I began this week in a depressed state and so far I just keep going more and more downhill. My friend TyAnna died in her sleep early this week and I am still in a state of shock over it. Even though we have all known she had health issues for a long time, it just happened so suddenly. She leaves behind a daughter Shelbi, who is a friend to both of my girls, and a son Tyson who loves his momma more than anything. Her husband Brad has some seriously HUGE shoes to fill. Tyanna was the type of mom who was just the right balance of loving and expecting much from her kiddos. I've thought about her every day all day since I found out. I've prayed and worried about the family she leaves behind. I've imagined my own family in the same circumstances.

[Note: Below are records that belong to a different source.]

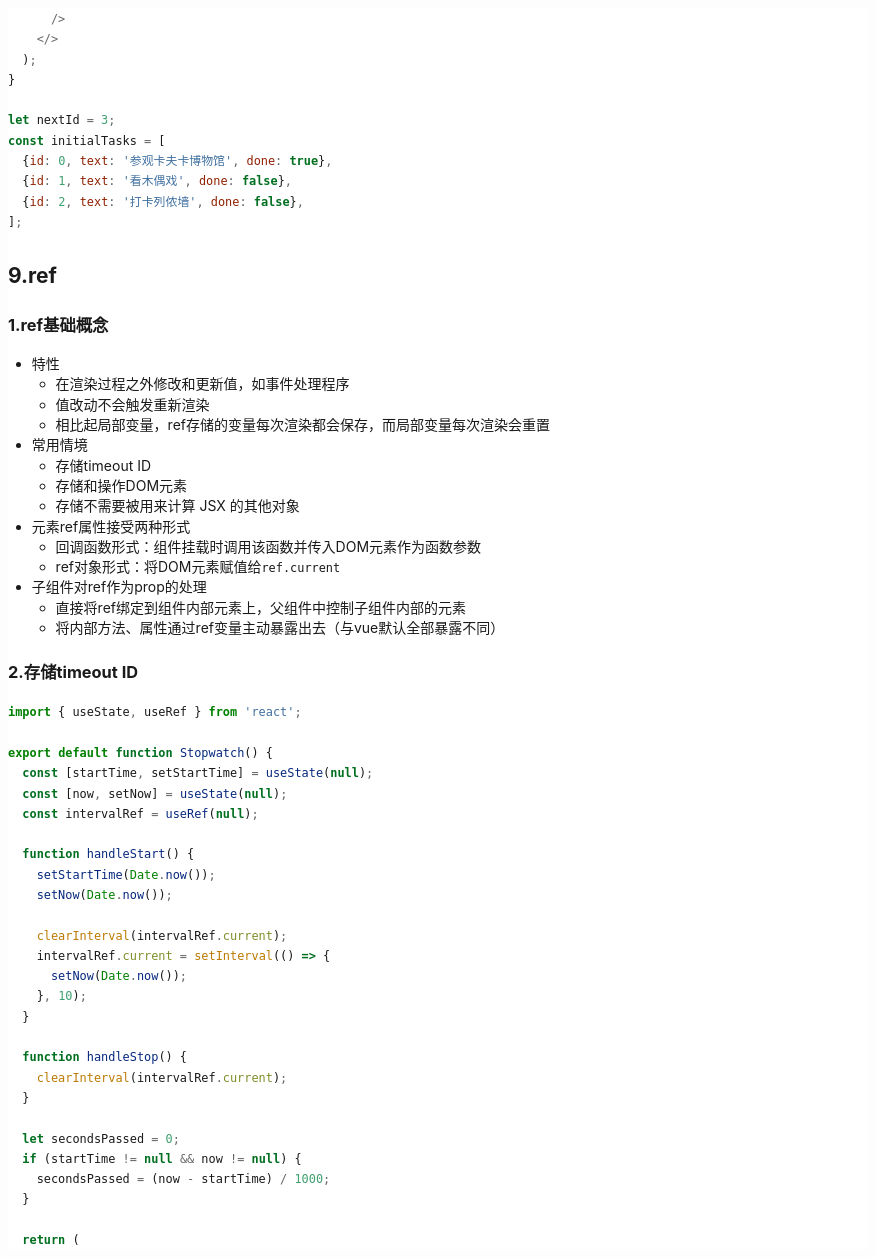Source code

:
 ```javascript
      />
    </>
  );
}

let nextId = 3;
const initialTasks = [
  {id: 0, text: '参观卡夫卡博物馆', done: true},
  {id: 1, text: '看木偶戏', done: false},
  {id: 2, text: '打卡列侬墙', done: false},
];

```


## 9.ref

### 1.ref基础概念
- 特性
  - 在渲染过程之外修改和更新值，如事件处理程序
  - 值改动不会触发重新渲染
  - 相比起局部变量，ref存储的变量每次渲染都会保存，而局部变量每次渲染会重置
- 常用情境
  - 存储timeout ID
  - 存储和操作DOM元素
  - 存储不需要被用来计算 JSX 的其他对象
- 元素ref属性接受两种形式
  - 回调函数形式：组件挂载时调用该函数并传入DOM元素作为函数参数
  - ref对象形式：将DOM元素赋值给`ref.current`
- 子组件对ref作为prop的处理
  - 直接将ref绑定到组件内部元素上，父组件中控制子组件内部的元素
  - 将内部方法、属性通过ref变量主动暴露出去（与vue默认全部暴露不同）

### 2.存储timeout ID

```javascript
import { useState, useRef } from 'react';

export default function Stopwatch() {
  const [startTime, setStartTime] = useState(null);
  const [now, setNow] = useState(null);
  const intervalRef = useRef(null);

  function handleStart() {
    setStartTime(Date.now());
    setNow(Date.now());

    clearInterval(intervalRef.current);
    intervalRef.current = setInterval(() => {
      setNow(Date.now());
    }, 10);
  }

  function handleStop() {
    clearInterval(intervalRef.current);
  }

  let secondsPassed = 0;
  if (startTime != null && now != null) {
    secondsPassed = (now - startTime) / 1000;
  }

  return (
```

Today I took my friend Jane supper. She has cancer. Alot of it. She is the most amazing woman I have ever known. I cannot even imagine life without her. She is like a ray of sunshine every where she goes. I don't know anyone that does not love her. Even facing all that she is facing, she is STILL a ray of sunshine and a source of encouragement to all around her. I have been praying all day for her. God could heal her if he chooses to and I have been hoping to talk Him into it. Another friend and I are batting around a new ministry idea and we NEED Jane. Really God, you know we do. If she could share with other women some of the things she has shared with me, it would make them hold onto their marriages a little tighter.
We are just a vapor here on this earth. AND, I don't like it one little bit. Treasure your loved ones, people. We have no promise of tomorrow.